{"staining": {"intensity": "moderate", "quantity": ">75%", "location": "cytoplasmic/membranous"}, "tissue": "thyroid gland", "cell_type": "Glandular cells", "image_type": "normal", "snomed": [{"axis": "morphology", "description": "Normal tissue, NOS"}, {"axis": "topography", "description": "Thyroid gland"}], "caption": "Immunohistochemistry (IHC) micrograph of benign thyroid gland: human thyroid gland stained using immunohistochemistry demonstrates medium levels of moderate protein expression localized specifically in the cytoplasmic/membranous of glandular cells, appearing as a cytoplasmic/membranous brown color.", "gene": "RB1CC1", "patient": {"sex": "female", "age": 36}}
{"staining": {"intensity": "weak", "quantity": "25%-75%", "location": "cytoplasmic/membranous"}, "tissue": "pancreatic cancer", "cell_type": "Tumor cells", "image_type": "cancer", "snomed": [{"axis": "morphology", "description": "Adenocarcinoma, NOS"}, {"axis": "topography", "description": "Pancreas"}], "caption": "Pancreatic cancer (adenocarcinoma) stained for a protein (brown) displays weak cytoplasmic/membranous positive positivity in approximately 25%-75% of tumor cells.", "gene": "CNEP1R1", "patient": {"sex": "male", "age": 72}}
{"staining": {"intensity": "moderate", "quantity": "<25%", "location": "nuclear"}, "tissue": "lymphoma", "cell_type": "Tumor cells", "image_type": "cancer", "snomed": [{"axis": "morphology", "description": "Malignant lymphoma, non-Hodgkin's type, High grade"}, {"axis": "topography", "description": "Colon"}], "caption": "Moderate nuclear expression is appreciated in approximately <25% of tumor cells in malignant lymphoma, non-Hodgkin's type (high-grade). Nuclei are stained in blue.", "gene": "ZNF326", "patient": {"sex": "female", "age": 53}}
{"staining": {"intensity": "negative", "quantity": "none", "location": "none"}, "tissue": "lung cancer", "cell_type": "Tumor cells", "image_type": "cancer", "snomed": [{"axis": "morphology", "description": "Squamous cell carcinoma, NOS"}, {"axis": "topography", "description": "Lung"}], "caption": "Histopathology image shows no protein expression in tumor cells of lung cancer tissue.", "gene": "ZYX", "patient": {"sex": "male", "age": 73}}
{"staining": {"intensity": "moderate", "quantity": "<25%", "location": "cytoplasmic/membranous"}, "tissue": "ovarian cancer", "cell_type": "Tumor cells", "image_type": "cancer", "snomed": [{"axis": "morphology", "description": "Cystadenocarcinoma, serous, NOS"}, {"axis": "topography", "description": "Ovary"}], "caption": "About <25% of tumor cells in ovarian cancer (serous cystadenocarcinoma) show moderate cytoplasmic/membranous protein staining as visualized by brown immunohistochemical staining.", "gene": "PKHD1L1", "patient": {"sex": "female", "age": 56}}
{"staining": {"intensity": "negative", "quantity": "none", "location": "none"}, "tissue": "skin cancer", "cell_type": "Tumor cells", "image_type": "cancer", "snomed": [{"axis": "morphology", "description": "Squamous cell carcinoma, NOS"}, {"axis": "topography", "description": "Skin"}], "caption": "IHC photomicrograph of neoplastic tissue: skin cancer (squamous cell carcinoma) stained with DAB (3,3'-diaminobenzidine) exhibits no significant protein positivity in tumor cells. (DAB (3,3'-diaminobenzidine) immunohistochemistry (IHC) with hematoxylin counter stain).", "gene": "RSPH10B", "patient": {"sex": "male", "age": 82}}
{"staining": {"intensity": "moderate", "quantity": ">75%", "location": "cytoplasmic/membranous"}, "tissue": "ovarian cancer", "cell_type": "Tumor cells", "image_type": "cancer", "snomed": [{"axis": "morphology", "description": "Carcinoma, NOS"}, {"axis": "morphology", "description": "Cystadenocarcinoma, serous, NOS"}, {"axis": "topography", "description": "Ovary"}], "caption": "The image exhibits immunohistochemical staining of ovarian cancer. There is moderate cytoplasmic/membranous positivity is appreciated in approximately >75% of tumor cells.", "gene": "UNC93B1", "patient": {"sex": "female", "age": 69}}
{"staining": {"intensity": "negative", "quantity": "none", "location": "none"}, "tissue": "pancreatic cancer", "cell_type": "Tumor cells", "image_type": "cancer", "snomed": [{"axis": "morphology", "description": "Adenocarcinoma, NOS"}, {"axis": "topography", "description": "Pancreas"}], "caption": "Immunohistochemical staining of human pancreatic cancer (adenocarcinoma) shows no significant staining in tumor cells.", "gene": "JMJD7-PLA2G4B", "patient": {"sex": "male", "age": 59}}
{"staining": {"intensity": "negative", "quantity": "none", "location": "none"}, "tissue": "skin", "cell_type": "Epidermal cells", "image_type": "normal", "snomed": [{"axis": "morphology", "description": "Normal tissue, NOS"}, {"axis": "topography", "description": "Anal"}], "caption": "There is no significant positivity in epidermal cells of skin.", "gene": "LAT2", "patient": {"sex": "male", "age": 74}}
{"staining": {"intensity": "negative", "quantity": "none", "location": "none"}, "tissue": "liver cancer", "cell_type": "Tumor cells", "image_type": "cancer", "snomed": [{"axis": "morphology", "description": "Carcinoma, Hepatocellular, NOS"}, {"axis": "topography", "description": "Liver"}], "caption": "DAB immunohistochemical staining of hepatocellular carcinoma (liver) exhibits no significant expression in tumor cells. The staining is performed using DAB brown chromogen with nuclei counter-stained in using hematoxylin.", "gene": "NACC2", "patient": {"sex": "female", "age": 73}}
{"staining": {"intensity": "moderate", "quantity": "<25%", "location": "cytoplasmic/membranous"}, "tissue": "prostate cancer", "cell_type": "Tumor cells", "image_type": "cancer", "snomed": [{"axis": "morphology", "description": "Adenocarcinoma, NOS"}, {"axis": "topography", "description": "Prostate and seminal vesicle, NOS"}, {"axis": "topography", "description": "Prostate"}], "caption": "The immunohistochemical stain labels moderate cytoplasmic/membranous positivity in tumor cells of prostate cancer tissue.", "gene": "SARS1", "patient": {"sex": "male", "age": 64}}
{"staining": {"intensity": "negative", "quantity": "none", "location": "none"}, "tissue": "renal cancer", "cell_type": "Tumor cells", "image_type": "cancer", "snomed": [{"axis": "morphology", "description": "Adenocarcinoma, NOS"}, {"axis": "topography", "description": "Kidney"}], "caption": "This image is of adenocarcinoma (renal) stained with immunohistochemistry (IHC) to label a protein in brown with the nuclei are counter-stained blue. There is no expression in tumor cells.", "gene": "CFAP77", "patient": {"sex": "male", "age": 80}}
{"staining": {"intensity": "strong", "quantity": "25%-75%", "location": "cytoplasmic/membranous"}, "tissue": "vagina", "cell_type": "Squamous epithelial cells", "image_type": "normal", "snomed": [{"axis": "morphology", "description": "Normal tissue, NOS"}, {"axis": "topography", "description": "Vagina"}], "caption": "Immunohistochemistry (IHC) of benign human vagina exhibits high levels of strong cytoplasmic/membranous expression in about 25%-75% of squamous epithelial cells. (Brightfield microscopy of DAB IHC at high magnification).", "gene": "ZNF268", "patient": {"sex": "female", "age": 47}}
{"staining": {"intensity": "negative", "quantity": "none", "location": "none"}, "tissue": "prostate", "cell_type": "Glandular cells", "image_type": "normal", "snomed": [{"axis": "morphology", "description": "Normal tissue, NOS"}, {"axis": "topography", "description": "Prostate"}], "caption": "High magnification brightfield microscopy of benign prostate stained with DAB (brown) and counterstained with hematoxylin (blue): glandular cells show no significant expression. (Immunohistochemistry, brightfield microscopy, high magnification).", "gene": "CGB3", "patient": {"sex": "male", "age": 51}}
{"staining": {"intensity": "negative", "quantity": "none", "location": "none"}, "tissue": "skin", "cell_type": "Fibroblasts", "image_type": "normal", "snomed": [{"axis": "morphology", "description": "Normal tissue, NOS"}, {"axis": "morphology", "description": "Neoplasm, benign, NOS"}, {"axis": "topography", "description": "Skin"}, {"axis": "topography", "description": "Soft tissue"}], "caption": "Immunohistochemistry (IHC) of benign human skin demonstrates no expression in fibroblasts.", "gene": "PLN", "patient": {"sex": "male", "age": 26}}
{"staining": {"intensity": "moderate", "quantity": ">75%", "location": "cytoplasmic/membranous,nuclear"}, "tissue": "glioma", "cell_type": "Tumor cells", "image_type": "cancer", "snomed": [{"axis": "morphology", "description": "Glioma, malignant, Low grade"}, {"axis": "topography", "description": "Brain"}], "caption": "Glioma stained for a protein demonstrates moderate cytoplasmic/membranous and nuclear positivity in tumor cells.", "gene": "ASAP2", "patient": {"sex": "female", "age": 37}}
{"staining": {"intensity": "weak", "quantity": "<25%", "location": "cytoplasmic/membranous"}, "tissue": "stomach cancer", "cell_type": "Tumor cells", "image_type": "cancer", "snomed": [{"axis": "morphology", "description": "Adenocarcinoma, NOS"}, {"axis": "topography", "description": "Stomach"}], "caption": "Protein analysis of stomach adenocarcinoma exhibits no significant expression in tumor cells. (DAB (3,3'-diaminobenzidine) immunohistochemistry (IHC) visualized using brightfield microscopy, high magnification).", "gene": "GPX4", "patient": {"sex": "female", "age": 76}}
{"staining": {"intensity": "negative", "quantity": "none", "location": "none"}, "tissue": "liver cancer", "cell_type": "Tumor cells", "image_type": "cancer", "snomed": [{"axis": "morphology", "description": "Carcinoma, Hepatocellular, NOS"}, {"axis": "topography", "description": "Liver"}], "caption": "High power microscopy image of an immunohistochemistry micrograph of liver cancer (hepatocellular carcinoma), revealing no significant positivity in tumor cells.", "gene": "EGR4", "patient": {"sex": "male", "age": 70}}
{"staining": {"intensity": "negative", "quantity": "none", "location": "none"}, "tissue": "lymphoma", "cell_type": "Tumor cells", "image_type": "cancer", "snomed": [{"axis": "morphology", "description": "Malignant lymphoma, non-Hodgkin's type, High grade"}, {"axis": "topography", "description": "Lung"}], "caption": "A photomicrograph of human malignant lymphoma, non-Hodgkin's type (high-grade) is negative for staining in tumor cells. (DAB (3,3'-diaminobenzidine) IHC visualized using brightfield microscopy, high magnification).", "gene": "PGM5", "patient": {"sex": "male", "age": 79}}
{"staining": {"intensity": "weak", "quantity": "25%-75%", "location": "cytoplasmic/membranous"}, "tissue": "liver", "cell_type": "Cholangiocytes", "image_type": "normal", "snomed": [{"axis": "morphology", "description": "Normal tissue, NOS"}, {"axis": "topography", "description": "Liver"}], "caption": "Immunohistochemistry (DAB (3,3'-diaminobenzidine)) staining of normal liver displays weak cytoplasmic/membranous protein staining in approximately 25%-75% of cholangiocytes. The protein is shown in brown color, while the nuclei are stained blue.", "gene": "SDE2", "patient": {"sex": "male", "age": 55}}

## [YOUR TASK]
In the entries above, find each line with the string "pancreatic" and copy it.

## [TASK OUTPUT]
{"staining": {"intensity": "weak", "quantity": "25%-75%", "location": "cytoplasmic/membranous"}, "tissue": "pancreatic cancer", "cell_type": "Tumor cells", "image_type": "cancer", "snomed": [{"axis": "morphology", "description": "Adenocarcinoma, NOS"}, {"axis": "topography", "description": "Pancreas"}], "caption": "Pancreatic cancer (adenocarcinoma) stained for a protein (brown) displays weak cytoplasmic/membranous positive positivity in approximately 25%-75% of tumor cells.", "gene": "CNEP1R1", "patient": {"sex": "male", "age": 72}}
{"staining": {"intensity": "negative", "quantity": "none", "location": "none"}, "tissue": "pancreatic cancer", "cell_type": "Tumor cells", "image_type": "cancer", "snomed": [{"axis": "morphology", "description": "Adenocarcinoma, NOS"}, {"axis": "topography", "description": "Pancreas"}], "caption": "Immunohistochemical staining of human pancreatic cancer (adenocarcinoma) shows no significant staining in tumor cells.", "gene": "JMJD7-PLA2G4B", "patient": {"sex": "male", "age": 59}}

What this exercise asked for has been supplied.